▶ **Aim of the exercise**
Replace "True or false" with "Correct or not" throughout the listing below and reproduce everything else unchanged.

▶ **Records for this exercise**
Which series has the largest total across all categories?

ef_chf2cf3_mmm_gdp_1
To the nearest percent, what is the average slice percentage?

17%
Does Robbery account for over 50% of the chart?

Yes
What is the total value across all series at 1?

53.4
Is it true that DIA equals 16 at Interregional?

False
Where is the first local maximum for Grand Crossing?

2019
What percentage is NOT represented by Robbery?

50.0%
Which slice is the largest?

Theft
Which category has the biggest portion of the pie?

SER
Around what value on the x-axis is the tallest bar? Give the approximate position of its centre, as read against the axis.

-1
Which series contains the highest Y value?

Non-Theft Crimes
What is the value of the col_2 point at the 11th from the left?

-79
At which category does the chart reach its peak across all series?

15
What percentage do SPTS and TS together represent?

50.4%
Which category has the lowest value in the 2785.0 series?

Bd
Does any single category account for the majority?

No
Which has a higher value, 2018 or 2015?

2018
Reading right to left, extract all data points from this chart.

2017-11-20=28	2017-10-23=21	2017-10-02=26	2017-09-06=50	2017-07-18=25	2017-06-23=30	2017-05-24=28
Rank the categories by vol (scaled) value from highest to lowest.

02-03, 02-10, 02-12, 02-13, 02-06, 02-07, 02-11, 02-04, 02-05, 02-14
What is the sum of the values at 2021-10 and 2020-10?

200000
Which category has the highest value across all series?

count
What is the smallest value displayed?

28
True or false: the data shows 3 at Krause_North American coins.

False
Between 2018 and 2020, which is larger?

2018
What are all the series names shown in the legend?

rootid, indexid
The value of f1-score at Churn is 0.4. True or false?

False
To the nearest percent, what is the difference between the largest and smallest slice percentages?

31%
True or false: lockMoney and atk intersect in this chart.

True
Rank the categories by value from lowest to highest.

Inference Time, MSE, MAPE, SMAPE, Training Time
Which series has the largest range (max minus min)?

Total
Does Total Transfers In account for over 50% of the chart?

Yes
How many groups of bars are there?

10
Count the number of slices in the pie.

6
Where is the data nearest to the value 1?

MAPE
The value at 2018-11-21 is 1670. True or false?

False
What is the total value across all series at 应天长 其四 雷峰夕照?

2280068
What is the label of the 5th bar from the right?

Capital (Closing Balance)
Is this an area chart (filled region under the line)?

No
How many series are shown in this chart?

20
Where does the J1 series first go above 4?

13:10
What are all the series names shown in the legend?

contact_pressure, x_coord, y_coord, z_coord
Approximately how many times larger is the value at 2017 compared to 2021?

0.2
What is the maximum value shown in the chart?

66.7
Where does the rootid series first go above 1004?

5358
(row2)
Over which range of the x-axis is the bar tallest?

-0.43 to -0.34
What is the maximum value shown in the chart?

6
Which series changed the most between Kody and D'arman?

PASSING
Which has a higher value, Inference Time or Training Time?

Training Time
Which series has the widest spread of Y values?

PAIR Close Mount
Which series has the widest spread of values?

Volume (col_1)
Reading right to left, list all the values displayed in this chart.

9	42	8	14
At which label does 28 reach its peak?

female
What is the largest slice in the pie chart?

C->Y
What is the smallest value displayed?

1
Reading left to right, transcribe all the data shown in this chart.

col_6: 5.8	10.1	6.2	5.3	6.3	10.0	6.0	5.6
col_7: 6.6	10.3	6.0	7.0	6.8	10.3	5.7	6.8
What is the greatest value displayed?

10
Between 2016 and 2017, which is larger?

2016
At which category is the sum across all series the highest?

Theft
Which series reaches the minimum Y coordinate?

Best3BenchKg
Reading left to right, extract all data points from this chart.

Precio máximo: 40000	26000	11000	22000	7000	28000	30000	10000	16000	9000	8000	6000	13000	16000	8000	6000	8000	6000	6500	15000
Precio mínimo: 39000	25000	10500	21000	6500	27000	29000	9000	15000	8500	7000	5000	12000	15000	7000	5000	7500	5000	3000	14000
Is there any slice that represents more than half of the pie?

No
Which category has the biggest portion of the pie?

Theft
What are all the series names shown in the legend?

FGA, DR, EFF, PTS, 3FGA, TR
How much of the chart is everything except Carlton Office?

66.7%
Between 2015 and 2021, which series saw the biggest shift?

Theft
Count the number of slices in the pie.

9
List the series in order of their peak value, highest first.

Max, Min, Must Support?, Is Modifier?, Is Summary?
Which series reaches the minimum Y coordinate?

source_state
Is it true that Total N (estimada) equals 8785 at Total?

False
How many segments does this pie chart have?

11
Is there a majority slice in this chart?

▶ **Answer section**
Which series has the largest total across all categories?

ef_chf2cf3_mmm_gdp_1
To the nearest percent, what is the average slice percentage?

17%
Does Robbery account for over 50% of the chart?

Yes
What is the total value across all series at 1?

53.4
Is it true that DIA equals 16 at Interregional?

False
Where is the first local maximum for Grand Crossing?

2019
What percentage is NOT represented by Robbery?

50.0%
Which slice is the largest?

Theft
Which category has the biggest portion of the pie?

SER
Around what value on the x-axis is the tallest bar? Give the approximate position of its centre, as read against the axis.

-1
Which series contains the highest Y value?

Non-Theft Crimes
What is the value of the col_2 point at the 11th from the left?

-79
At which category does the chart reach its peak across all series?

15
What percentage do SPTS and TS together represent?

50.4%
Which category has the lowest value in the 2785.0 series?

Bd
Does any single category account for the majority?

No
Which has a higher value, 2018 or 2015?

2018
Reading right to left, extract all data points from this chart.

2017-11-20=28	2017-10-23=21	2017-10-02=26	2017-09-06=50	2017-07-18=25	2017-06-23=30	2017-05-24=28
Rank the categories by vol (scaled) value from highest to lowest.

02-03, 02-10, 02-12, 02-13, 02-06, 02-07, 02-11, 02-04, 02-05, 02-14
What is the sum of the values at 2021-10 and 2020-10?

200000
Which category has the highest value across all series?

count
What is the smallest value displayed?

28
Correct or not: the data shows 3 at Krause_North American coins.

False
Between 2018 and 2020, which is larger?

2018
What are all the series names shown in the legend?

rootid, indexid
The value of f1-score at Churn is 0.4. Correct or not?

False
To the nearest percent, what is the difference between the largest and smallest slice percentages?

31%
Correct or not: lockMoney and atk intersect in this chart.

True
Rank the categories by value from lowest to highest.

Inference Time, MSE, MAPE, SMAPE, Training Time
Which series has the largest range (max minus min)?

Total
Does Total Transfers In account for over 50% of the chart?

Yes
How many groups of bars are there?

10
Count the number of slices in the pie.

6
Where is the data nearest to the value 1?

MAPE
The value at 2018-11-21 is 1670. Correct or not?

False
What is the total value across all series at 应天长 其四 雷峰夕照?

2280068
What is the label of the 5th bar from the right?

Capital (Closing Balance)
Is this an area chart (filled region under the line)?

No
How many series are shown in this chart?

20
Where does the J1 series first go above 4?

13:10
What are all the series names shown in the legend?

contact_pressure, x_coord, y_coord, z_coord
Approximately how many times larger is the value at 2017 compared to 2021?

0.2
What is the maximum value shown in the chart?

66.7
Where does the rootid series first go above 1004?

5358
(row2)
Over which range of the x-axis is the bar tallest?

-0.43 to -0.34
What is the maximum value shown in the chart?

6
Which series changed the most between Kody and D'arman?

PASSING
Which has a higher value, Inference Time or Training Time?

Training Time
Which series has the widest spread of Y values?

PAIR Close Mount
Which series has the widest spread of values?

Volume (col_1)
Reading right to left, list all the values displayed in this chart.

9	42	8	14
At which label does 28 reach its peak?

female
What is the largest slice in the pie chart?

C->Y
What is the smallest value displayed?

1
Reading left to right, transcribe all the data shown in this chart.

col_6: 5.8	10.1	6.2	5.3	6.3	10.0	6.0	5.6
col_7: 6.6	10.3	6.0	7.0	6.8	10.3	5.7	6.8
What is the greatest value displayed?

10
Between 2016 and 2017, which is larger?

2016
At which category is the sum across all series the highest?

Theft
Which series reaches the minimum Y coordinate?

Best3BenchKg
Reading left to right, extract all data points from this chart.

Precio máximo: 40000	26000	11000	22000	7000	28000	30000	10000	16000	9000	8000	6000	13000	16000	8000	6000	8000	6000	6500	15000
Precio mínimo: 39000	25000	10500	21000	6500	27000	29000	9000	15000	8500	7000	5000	12000	15000	7000	5000	7500	5000	3000	14000
Is there any slice that represents more than half of the pie?

No
Which category has the biggest portion of the pie?

Theft
What are all the series names shown in the legend?

FGA, DR, EFF, PTS, 3FGA, TR
How much of the chart is everything except Carlton Office?

66.7%
Between 2015 and 2021, which series saw the biggest shift?

Theft
Count the number of slices in the pie.

9
List the series in order of their peak value, highest first.

Max, Min, Must Support?, Is Modifier?, Is Summary?
Which series reaches the minimum Y coordinate?

source_state
Is it true that Total N (estimada) equals 8785 at Total?

False
How many segments does this pie chart have?

11
Is there a majority slice in this chart?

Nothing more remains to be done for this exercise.